GuardDog Telehealth acknowledged that it accessed patient medical records through health information exchange systems for purposes not related to treatment and shared the information with law firms seeking potential litigation cases.
Unauthorized Use Of Patient Information
GuardDog Telehealth stated that access to patient records was for treatment-related activities, including chronic care management. Legal filings indicate that the company accessed and reviewed patient information, including protected health information (PHI), for other purposes. The records were analyzed and summarized to identify individuals who could be included in legal actions, and the resulting data was provided to law firms.
Method Of Access Through Interoperability Networks
The company obtained patient data through a Health Information Exchange network using Health Gorilla’s interoperability platform. Health Gorilla operates as a Qualified Health Information Network under the Trusted Exchange Framework and Common Agreement.
These interoperability frameworks are designed to allow healthcare organizations to exchange patient information to support care coordination. Through this access, GuardDog Telehealth was able to retrieve medical records from connected systems.
Legal Claims And Named Entities
Epic Systems, OCHIN, and three healthcare providers initiated legal action against Health Gorilla and multiple organizations. The complaint alleges that certain entities gained entry to interoperability networks under representations that did not reflect their actual use of the data.
Organizations identified in the legal filings include GuardDog Telehealth, RavillaMed, Mammoth Path Solution, and Llamalab. The complaint states that these entities obtained access to systems connected to Carequality, Trusted Exchange Framework and Common Agreement, and other health information exchanges.
The filings describe conduct involving the promotion of access to patient data for use by law firms. The purpose included locating individuals who could participate in class action lawsuits. The claims include fraud, aiding and abetting fraud, violations of the Federal Computer Fraud and Abuse Act and the California Business and Professions Code.
The legal action states that close to 300,000 patient records were accessed under the representation that the activity was for treatment. Among the entities named, only GuardDog Telehealth has acknowledged improper conduct.
Terms Of Agreement And Pending Court Action
GuardDog Telehealth entered into an agreement with Epic Systems that includes a request for a court order. The proposed order would prohibit the company from requesting patient records through Carequality and Trusted Exchange Framework and Common Agreement systems.
The agreement requires GuardDog Telehealth to delete all patient records obtained through these systems within one week. The company also agreed not to use or disclose any patient information acquired through the health information exchanges. Court approval is pending.
Health Gorilla Position and Ongoing Case Activity
Health Gorilla rejected the allegations and stated that GuardDog Telehealth did not disclose any non-treatment use of patient data. The company stated that it complies with applicable data-sharing requirements and disputes the claims raised in the lawsuit.

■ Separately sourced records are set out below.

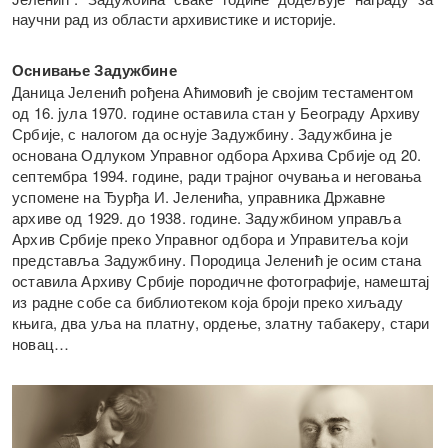
научни рад из области архивистике и историје.
Оснивање Задужбине
Даница Јеленић рођена Аћимовић је својим тестаментом
од 16. jула 1970. године оставила стан у Београду Архиву
Србије, с налогом да оснује Задужбину. Задужбина је
основана Одлуком Управног одбора Архива Србије од 20.
септембра 1994. године, ради трајног очувања и неговања
успомене на Ђурђа И. Јеленића, управника Државнe
архивe од 1929. до 1938. године. Задужбином управља
Архив Србије преко Управног одбора и Управитеља који
представља Задужбину. Породица Јеленић је осим стана
оставила Архиву Србије породичне фотографије, намештај
из радне собе са библиотеком која броји преко хиљаду
књига, два уља на платну, ордење, златну табакеру, стари
новац…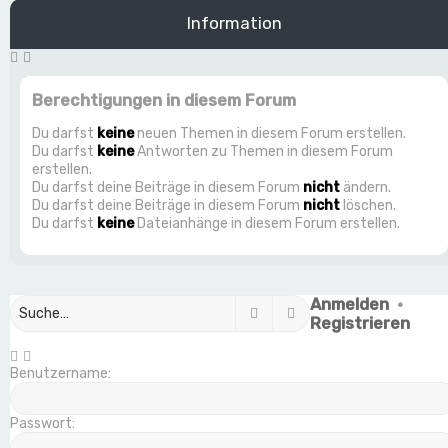
Information
Berechtigungen in diesem Forum
Du darfst
keine
neuen Themen in diesem Forum erstellen.
Du darfst
keine
Antworten zu Themen in diesem Forum
erstellen.
Du darfst deine Beiträge in diesem Forum
nicht
ändern.
Du darfst deine Beiträge in diesem Forum
nicht
löschen.
Du darfst
keine
Dateianhänge in diesem Forum erstellen.
Anmelden
•
Suche
Erweiterte Suche
Registrieren
Benutzername:
Passwort: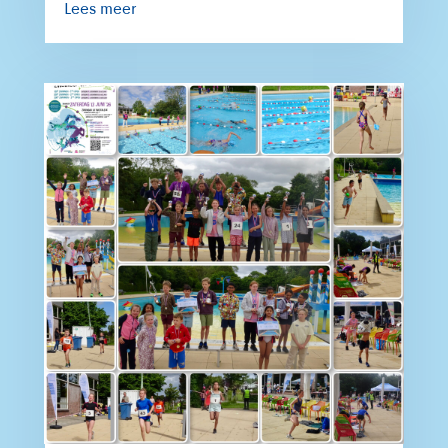
Lees meer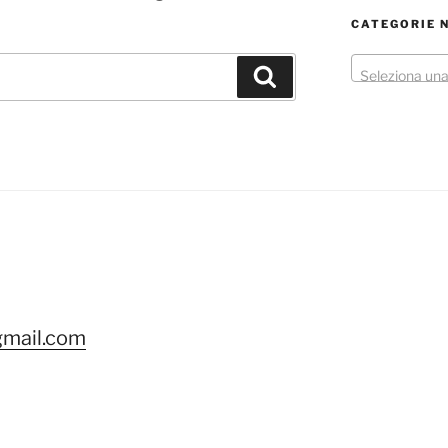
CATEGORIE 
Cerca
Seleziona una
ok
gram
gmail.com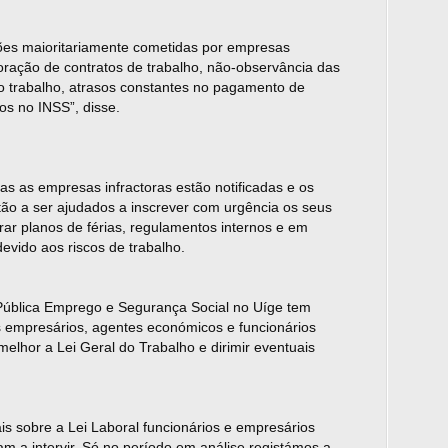
cções maioritariamente cometidas por empresas
ração de contratos de trabalho, não-observância das
o trabalho, atrasos constantes no pagamento de
ios no INSS”, disse.
s as empresas infractoras estão notificadas e os
tão a ser ajudados a inscrever com urgência os seus
rar planos de férias, regulamentos internos e em
evido aos riscos de trabalho.
 Pública Emprego e Segurança Social no Uíge tem
os empresários, agentes económicos e funcionários
melhor a Lei Geral do Trabalho e dirimir eventuais
s sobre a Lei Laboral funcionários e empresários
m a intervir. Só no período em análise registámos a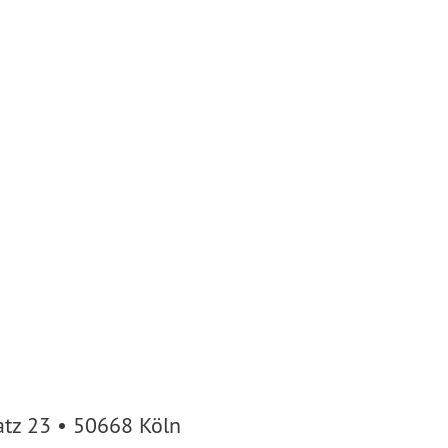
atz 23 • 50668 Köln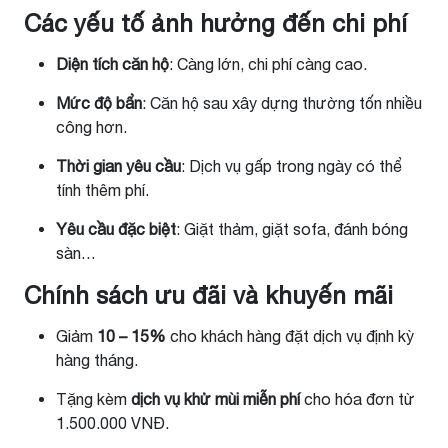
Các yếu tố ảnh hưởng đến chi phí
Diện tích căn hộ
: Càng lớn, chi phí càng cao.
Mức độ bẩn
: Căn hộ sau xây dựng thường tốn nhiều
công hơn.
Thời gian yêu cầu
: Dịch vụ gấp trong ngày có thể
tính thêm phí.
Yêu cầu đặc biệt
: Giặt thảm, giặt sofa, đánh bóng
sàn…
Chính sách ưu đãi và khuyến mãi
Giảm
10 – 15%
cho khách hàng đặt dịch vụ định kỳ
hàng tháng.
Tặng kèm
dịch vụ khử mùi miễn phí
cho hóa đơn từ
1.500.000 VNĐ.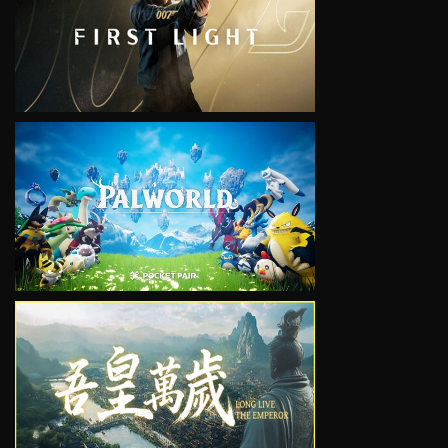
VIEW
VIEW
VIEW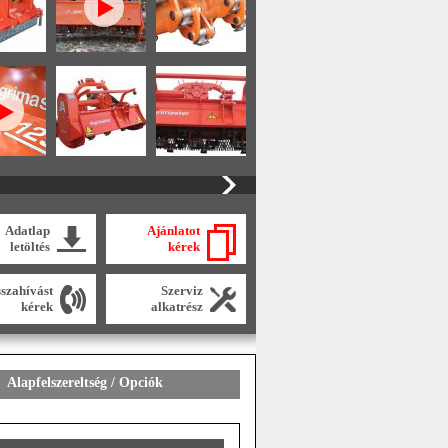
Adatlap
Ajánlatot
letöltés
kérek
sszahívást
Szerviz
kérek
alkatrész
Alapfelszereltség / Opciók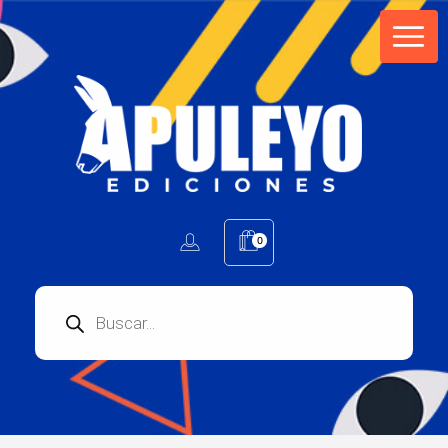
Apuleyo Ediciones | Sello Editorial
Compra libros online. Editorial especializada en literatura contemporánea de calidad: novelas, cuentos, poemarios.
0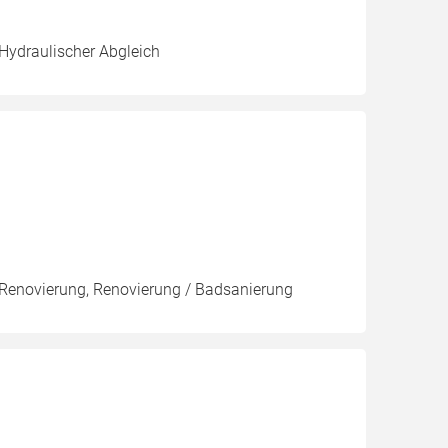
 Hydraulischer Abgleich
, Renovierung, Renovierung / Badsanierung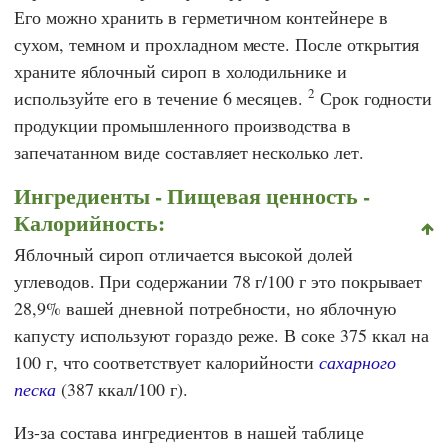
Его можно хранить в герметичном контейнере в
сухом, темном и прохладном месте. После открытия
храните яблочный сироп в холодильнике и
2
используйте его в течение 6 месяцев.
Срок годности
продукции промышленного производства в
запечатанном виде составляет несколько лет.
Ингредиенты - Пищевая ценность -
Калорийность:
Яблочный сироп отличается высокой долей
углеводов. При содержании 78 г/100 г это покрывает
28,9% вашей дневной потребности, но яблочную
капусту используют гораздо реже. В соке 375 ккал на
100 г, что соответствует калорийности
сахарного
песка
(387 ккал/100 г).
Из-за состава ингредиентов в нашей таблице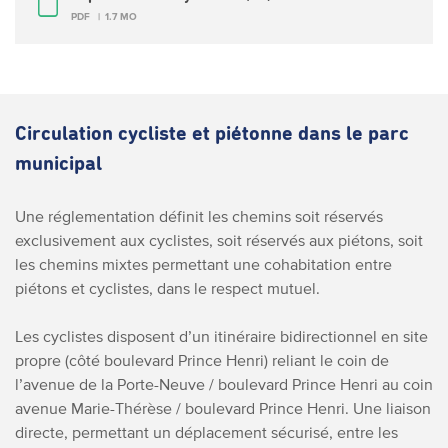
PDF
1.7 MO
Circulation cycliste et piétonne dans le parc
municipal
Une réglementation définit les chemins soit réservés
exclusivement aux cyclistes, soit réservés aux piétons, soit
les chemins mixtes permettant une cohabitation entre
piétons et cyclistes, dans le respect mutuel.
Les cyclistes disposent d’un itinéraire bidirectionnel en site
propre (côté boulevard Prince Henri) reliant le coin de
l’avenue de la Porte-Neuve / boulevard Prince Henri au coin
avenue Marie-Thérèse / boulevard Prince Henri. Une liaison
directe, permettant un déplacement sécurisé, entre les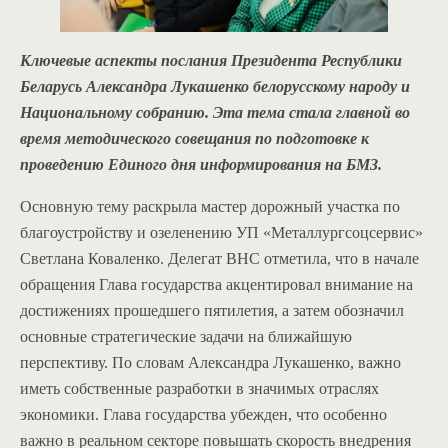
Ключевые аспекты послания Президента Республики
Беларусь Александра Лукашенко белорусскому народу и
Национальному собранию. Эта тема стала главной во
время методического совещания по подготовке к
проведению Единого дня информирования на БМЗ.
Основную тему раскрыла мастер дорожный участка по
благоустройству и озеленению УП «Металлургсоцсервис»
Светлана Коваленко. Делегат ВНС отметила, что в начале
обращения Глава государства акцентировал внимание на
достижениях прошедшего пятилетия, а затем обозначил
основные стратегические задачи на ближайшую
перспективу. По словам Александра Лукашенко, важно
иметь собственные разработки в значимых отраслях
экономики. Глава государства убежден, что особенно
важно в реальном секторе повышать скорость внедрения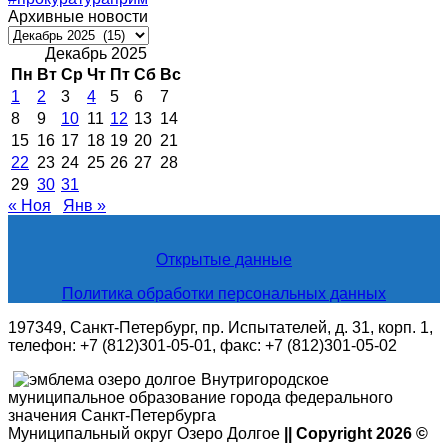
Архивные новости
Архивные
новости
Декабрь 2025
Пн
Вт
Ср
Чт
Пт
Сб
Вс
1
2
3
4
5
6
7
8
9
10
11
12
13
14
15
16
17
18
19
20
21
22
23
24
25
26
27
28
29
30
31
« Ноя
Янв »
Открытые данные
Политика обработки персональных данных
197349, Санкт-Петербург, пр. Испытателей, д. 31, корп. 1,
телефон: +7 (812)301-05-01, факс: +7 (812)301-05-02
Внутригородское
муниципальное образование города федерального
значения Санкт-Петербурга
Муниципальный округ Озеро Долгое
|| Copyright 2026 ©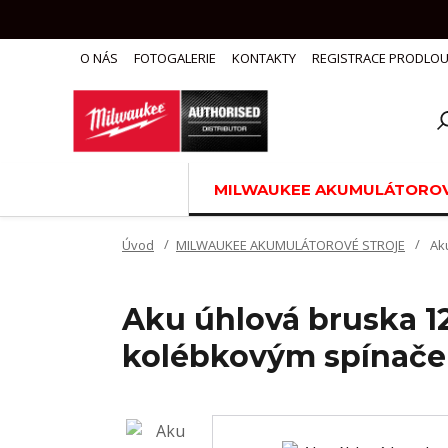
O NÁS
FOTOGALERIE
KONTAKTY
REGISTRACE PRODLOU
MILWAUKEE AKUMULÁTOROV
Úvod
MILWAUKEE AKUMULÁTOROVÉ STROJE
Aku
Aku úhlová bruska 
kolébkovým spínače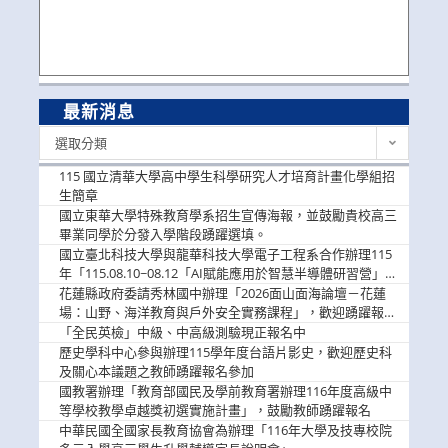
最新消息
最
選取分類
新
消
115 國立清華大學高中學生科學研究人才培育計畫化學組招
息
生簡章
國立東華大學特殊教育學系招生宣傳海報，並鼓勵貴校高三
畢業同學於分發入學階段踴躍選填。
國立臺北科技大學與龍華科技大學電子工程系合作辦理115
年「115.08.10~08.12「AI賦能應用於智慧半導體研習營」，
歡迎學生踴躍報名參加
花蓮縣政府委請秀林國中辦理「2026面山面海論壇－花蓮
場：山野、海洋教育與戶外安全實務課程」，歡迎踴躍報名
參加
「全民英檢」中級、中高級測驗現正報名中
歷史學科中心參與辦理115學年度台語片影史，歡迎歷史科
及關心本議題之教師踴躍報名參加
國教署辦理「教育部國民及學前教育署辦理116年度高級中
等學校教學卓越獎初選實施計畫」，鼓勵教師踴躍報名
中華民國全國家長教育協會為辦理「116年大學及技專校院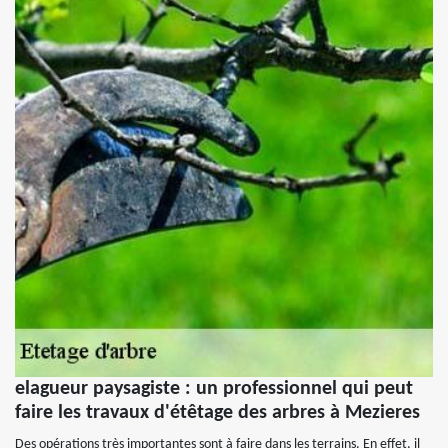
elagueur paysagiste : un professionnel qui peut
faire les travaux d'étêtage des arbres à Mezieres
Des opérations très importantes sont à faire dans les terrains. En effet, il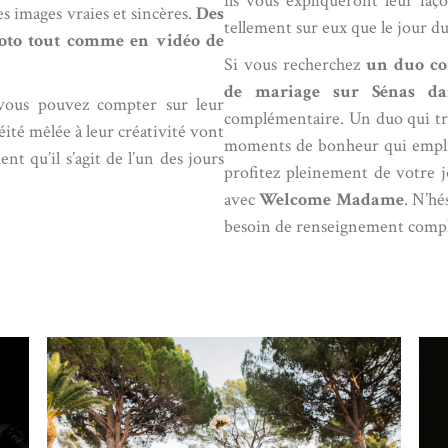
ils vous expliqueront leur faç
es images vraies et sincères.
Des
tellement sur eux que le jour du
photo tout comme en vidéo de
Si vous recherchez
un duo co
de mariage sur Sénas da
 vous pouvez compter sur leur
complémentaire. Un duo qui tra
ité mêlée à leur créativité vont
moments de bonheur qui empli
nt qu’il s’agit de l’un des jours
profitez pleinement de votre 
avec
Welcome Madame
. N’hé
besoin de renseignement compl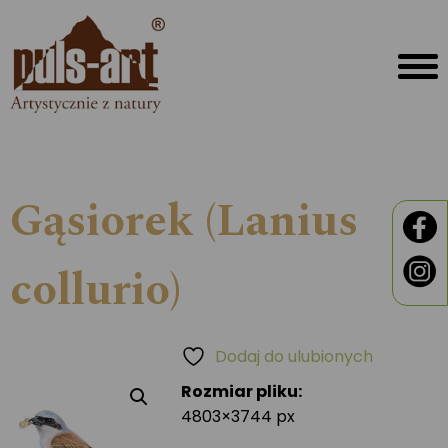
Gąsiorek (Lanius
collurio)
Dodaj do ulubionych
Rozmiar pliku:
4803×3744 px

Health Gorilla reported that it attempted to review GuardDog Telehealth’s activities with participation from interoperability networks and healthcare providers. GuardDog Telehealth did not respond to those efforts and did not participate in the review process.
Epic Systems stated that litigation against Health Gorilla and other defendants remains active. The company also indicated that it is open to resolving claims with other parties through similar legal agreements.
Additional Litigation Involving Epic Systems
Separate class action lawsuits have been filed against Epic Systems and other organizations. The claims state that these parties failed to prevent Health Gorilla and its clients from connecting to the Epic Care Everywhere health information exchange.
The allegations state that Epic Systems and others were aware, or should have been aware, of the use of the system to obtain patient data for purposes not related to treatment. The lawsuits also state that corrective measures were not implemented in a timely manner.